Looking at the percentiles (Figure 3) we see a mixed picture. However, the left tail shows large downward movements (see 10th pct) consistent with the narrative of some items. In other words, the downward surprise does not appear to be driven by a downward movement of the entire distribution. Rather, it is driven by large declines of few items. As such, they should not persist going forward.

The standard deviation of price changes (Figure 3) ticked up but remained low, which is not a good news for the Fed given the level of the median.

Percentiles details:

  • The 5th   pct is -20.3% (from -21.5%)
  • The 10th pct is -15.1% (from -8.8%)
  • The 25th pct is  -3.6%  (from 1.0%)
  • The 50th pct is 3.8% (from 6.6%)
  • The 75th pct is  9.8%  (from 15.4%)
  • The 90th pct is  20.9% (from 24.7%)
  • The 95th pct is  40.2% (from 28.7%)

The Kernels of the last 3 months (black line in Figure 4) continue to signal a movement to the right compared to the distribution of 3-6 months ago (yellow line), and to the one of 6-9 months ago (red line).
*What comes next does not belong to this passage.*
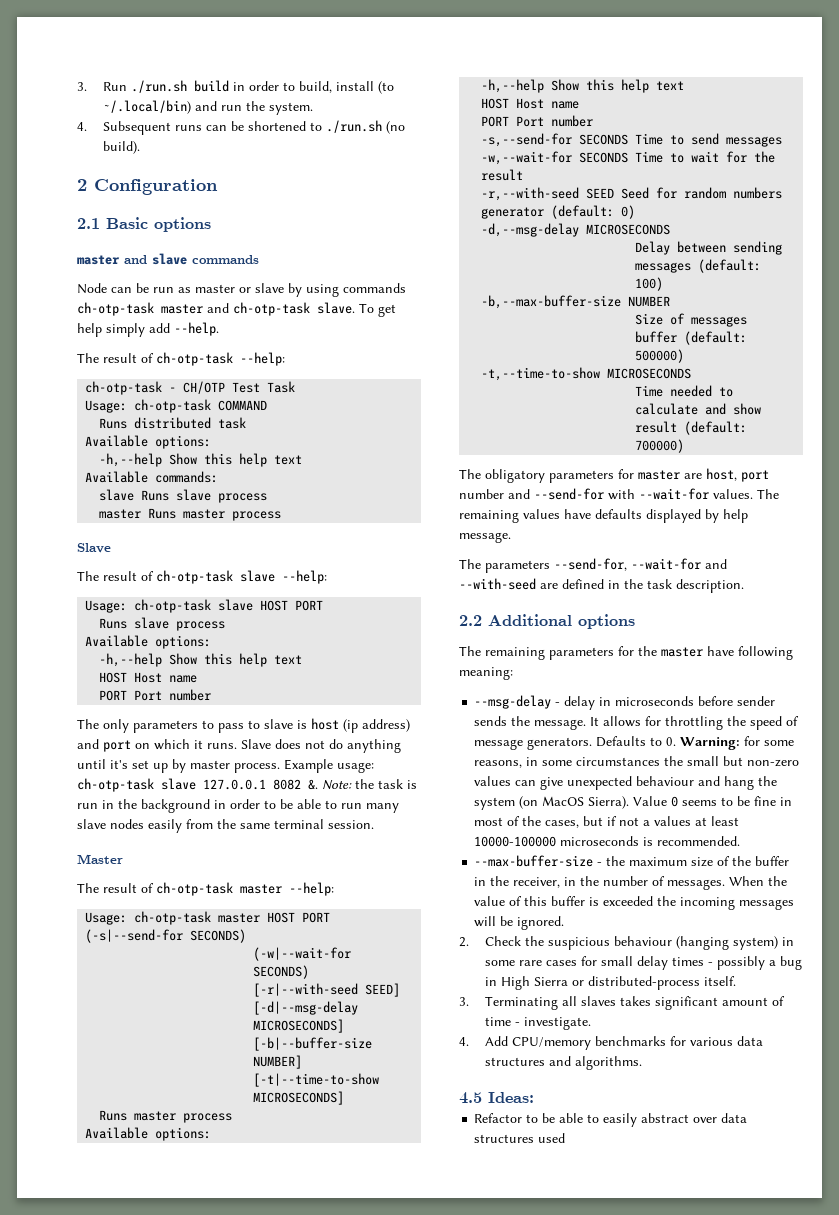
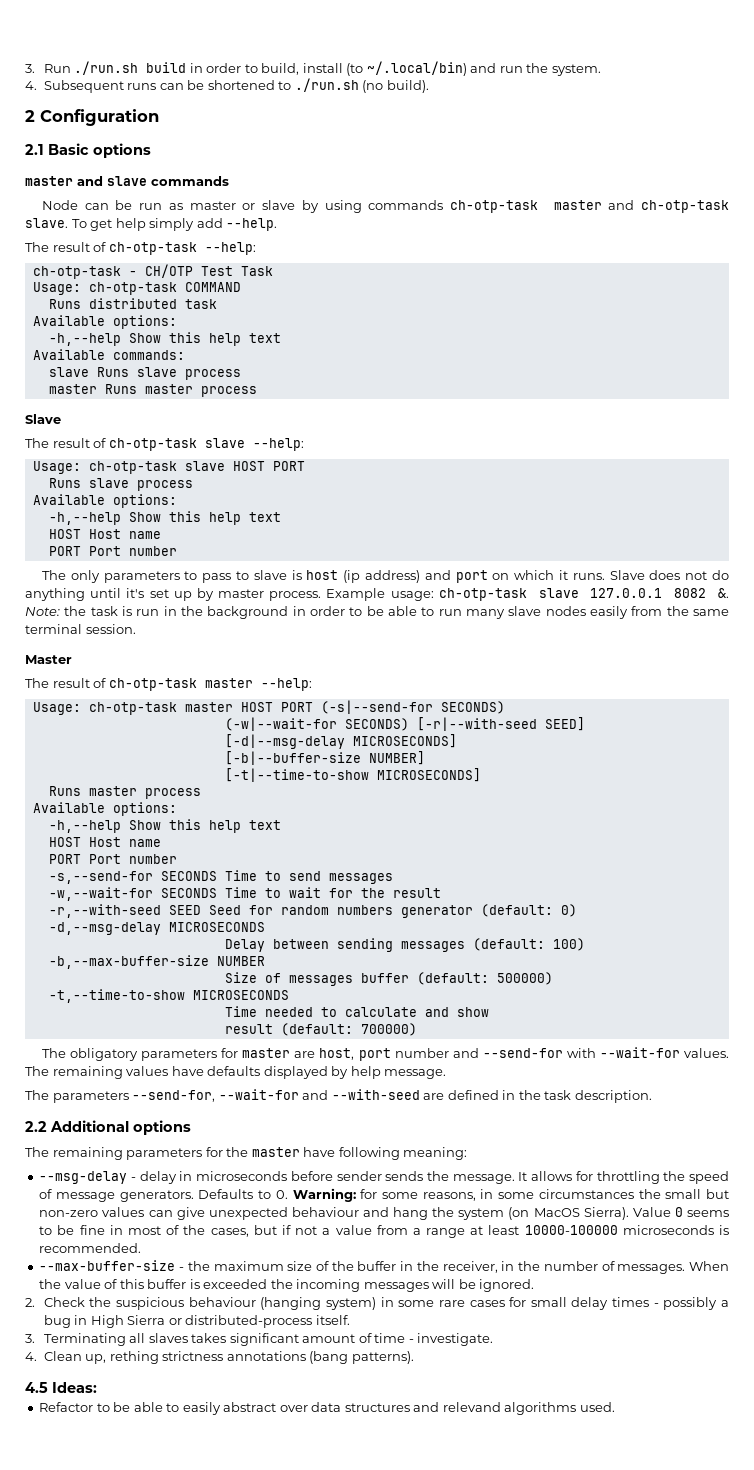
[654,816,692,826] values -> [335,1225,466,1238] value from a range
[485,1036,764,1050] [485,1056,643,1070] Add CPU/memory benchmarks for various data structures and algorithms. -> [43,1351,414,1364] Clean up, rething strictness annotations (bang patterns).
[538,1133,566,1143] used -> [413,1402,615,1415] and relevand algorithms used.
The median of the distribution (Figure 5 – left panel) decreased in July to 3.8%. The MA(12) of the median (Figure 5 – right panel) moved sideways in July to 4.5 percent, the highest reading of the last 20 years.

Implications for the Fed Board staff

Today’s reading should have little implications for the Fed Board staff because, in our view, the July CPI has come in broadly as expected by the Fed staff. 

In our “Pre July FOMC Meeting” package we assumed that the staff was expecting about 34bps in core CPI space (and 4.4% ar in Q3 in core PCE space). Therefore, in our view, today’s data change very little for the Fed staff and should not affect the Fed staff models estimates going forward.

For this reason, we do not expect any change of the FOMC in terms of communication or commitment to fight inflation. Today’s “good” report implies core (CPI) prices at about 4% annualized: it is still way too high.

Figures

Figure 1. Distribution of MoM changes (CPI prices ex food and energy items, % a.r.)

Note: the Figure shows the distribution of MoM percent changes at annual rate of CPI prices excluding food and energy items.

Figure 2. Kernel of CPI excluding food and energy items changes (%, a.r.)

Note: the Figure shows the fitted Kernel (Epanechnikov) distribution of MoM percent changes at annual rate of CPI prices excluding food and energy items.

Figure 3. Percentiles and Standard Deviation of the distribution of MoM changes (CPI prices excluding food and energy items, % a.r.)

Note: the Figure shows the distribution percentiles of CPI prices changes excluding food and energy items (left panel), and the cross-sectional standard deviation (right panel).

Figure 4. Kernel of CPI price changes excluding food and energy items (%, a.r.)

Note: the Figure shows the fitted Kernel (Epanechnikov) distribution of MoM percent changes at annual rate of CPI prices excluding food and energy items (for a total of 183 items).

Figure 5.  Median CPI price increase (%, a.r.) and MA(12) of the median

Note: the Figure shows the median (%, a.r.) of the distribution of CPI prices changes excluding food and energy items (left panel) and the MA(12) of the median (right panel).